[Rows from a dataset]
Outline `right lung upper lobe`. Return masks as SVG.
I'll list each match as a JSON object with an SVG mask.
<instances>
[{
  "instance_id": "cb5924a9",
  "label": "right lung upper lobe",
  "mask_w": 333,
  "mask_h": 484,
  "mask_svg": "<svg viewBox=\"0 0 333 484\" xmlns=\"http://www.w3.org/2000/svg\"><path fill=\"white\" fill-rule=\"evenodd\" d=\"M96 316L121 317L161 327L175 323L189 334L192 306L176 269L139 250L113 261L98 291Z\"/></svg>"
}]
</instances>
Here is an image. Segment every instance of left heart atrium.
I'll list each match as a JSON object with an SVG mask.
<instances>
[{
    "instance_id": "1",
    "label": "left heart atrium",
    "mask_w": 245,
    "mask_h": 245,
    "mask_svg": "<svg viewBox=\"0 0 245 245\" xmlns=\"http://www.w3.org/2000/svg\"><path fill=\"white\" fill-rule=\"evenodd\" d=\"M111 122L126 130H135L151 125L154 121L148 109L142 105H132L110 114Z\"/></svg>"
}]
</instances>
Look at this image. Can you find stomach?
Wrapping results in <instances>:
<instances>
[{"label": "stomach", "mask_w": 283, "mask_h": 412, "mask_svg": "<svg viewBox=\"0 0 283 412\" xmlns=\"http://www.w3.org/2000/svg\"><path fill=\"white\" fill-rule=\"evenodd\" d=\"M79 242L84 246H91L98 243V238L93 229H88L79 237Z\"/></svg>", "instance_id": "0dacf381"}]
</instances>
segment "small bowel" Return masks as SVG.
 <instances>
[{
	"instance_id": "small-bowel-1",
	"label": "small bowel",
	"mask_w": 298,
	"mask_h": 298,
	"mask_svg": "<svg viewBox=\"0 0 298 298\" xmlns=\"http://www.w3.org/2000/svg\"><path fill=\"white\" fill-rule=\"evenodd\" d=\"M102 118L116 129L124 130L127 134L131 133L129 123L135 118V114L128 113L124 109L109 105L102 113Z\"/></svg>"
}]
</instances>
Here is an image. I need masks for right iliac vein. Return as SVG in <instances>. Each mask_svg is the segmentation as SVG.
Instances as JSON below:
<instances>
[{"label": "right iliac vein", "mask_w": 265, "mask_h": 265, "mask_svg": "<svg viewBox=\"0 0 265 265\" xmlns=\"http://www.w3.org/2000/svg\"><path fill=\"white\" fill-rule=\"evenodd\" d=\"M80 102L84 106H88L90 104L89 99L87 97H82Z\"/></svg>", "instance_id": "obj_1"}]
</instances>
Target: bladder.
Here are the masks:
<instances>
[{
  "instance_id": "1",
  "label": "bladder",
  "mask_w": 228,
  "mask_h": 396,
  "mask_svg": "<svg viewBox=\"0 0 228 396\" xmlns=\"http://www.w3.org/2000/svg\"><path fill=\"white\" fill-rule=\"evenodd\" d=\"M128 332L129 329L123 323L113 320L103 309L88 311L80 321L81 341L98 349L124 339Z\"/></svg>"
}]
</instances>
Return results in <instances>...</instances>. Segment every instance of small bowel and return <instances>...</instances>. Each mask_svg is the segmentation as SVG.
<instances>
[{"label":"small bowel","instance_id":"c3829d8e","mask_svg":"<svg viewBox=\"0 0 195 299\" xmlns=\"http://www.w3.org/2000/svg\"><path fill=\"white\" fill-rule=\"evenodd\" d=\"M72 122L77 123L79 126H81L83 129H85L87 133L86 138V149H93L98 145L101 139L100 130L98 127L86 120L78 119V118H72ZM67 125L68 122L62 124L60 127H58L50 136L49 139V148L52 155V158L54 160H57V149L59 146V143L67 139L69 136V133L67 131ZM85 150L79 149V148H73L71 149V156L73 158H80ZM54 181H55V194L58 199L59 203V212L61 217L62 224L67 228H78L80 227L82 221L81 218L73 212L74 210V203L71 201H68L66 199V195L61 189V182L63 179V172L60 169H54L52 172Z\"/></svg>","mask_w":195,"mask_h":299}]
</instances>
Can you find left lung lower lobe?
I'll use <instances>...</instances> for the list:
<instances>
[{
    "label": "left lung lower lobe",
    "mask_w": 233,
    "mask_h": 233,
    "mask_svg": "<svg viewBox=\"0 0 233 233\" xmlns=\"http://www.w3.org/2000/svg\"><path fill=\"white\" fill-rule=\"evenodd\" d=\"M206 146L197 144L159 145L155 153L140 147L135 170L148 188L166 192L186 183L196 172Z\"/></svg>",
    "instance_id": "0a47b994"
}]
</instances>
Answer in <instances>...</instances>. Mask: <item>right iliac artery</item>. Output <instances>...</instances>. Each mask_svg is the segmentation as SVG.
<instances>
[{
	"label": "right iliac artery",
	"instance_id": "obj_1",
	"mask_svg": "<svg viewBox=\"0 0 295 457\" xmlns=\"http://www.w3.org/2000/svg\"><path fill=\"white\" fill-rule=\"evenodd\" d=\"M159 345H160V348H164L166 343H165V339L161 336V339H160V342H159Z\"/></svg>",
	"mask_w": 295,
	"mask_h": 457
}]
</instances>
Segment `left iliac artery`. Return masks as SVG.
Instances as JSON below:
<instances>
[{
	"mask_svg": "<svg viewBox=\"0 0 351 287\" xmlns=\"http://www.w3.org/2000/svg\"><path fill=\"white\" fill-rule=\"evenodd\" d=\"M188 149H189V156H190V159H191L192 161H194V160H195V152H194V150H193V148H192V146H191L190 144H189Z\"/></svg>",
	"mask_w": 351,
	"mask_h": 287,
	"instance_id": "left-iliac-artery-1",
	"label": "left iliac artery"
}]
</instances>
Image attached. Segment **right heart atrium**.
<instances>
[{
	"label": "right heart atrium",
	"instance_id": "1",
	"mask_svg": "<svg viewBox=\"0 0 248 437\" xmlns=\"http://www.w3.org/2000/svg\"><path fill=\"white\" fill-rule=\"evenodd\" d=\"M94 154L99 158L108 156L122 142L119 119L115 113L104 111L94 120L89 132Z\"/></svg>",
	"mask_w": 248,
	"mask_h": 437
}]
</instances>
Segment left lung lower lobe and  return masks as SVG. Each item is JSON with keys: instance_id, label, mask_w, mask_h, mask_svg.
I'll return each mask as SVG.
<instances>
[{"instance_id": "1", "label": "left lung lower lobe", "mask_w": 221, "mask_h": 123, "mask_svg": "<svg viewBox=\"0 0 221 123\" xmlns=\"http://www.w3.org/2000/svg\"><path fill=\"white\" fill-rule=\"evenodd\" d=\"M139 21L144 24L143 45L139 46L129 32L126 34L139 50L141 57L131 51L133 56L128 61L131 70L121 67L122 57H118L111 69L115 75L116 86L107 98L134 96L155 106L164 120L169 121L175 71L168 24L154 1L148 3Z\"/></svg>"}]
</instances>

:: Written request ::
Gather every line of the listing above that contains the word "atrium" and copy each one out in full.

:: Answer to this exercise ::
Here is an image. Segment every instance of left heart atrium.
    "label": "left heart atrium",
Image attached. Segment **right heart atrium**.
	"label": "right heart atrium",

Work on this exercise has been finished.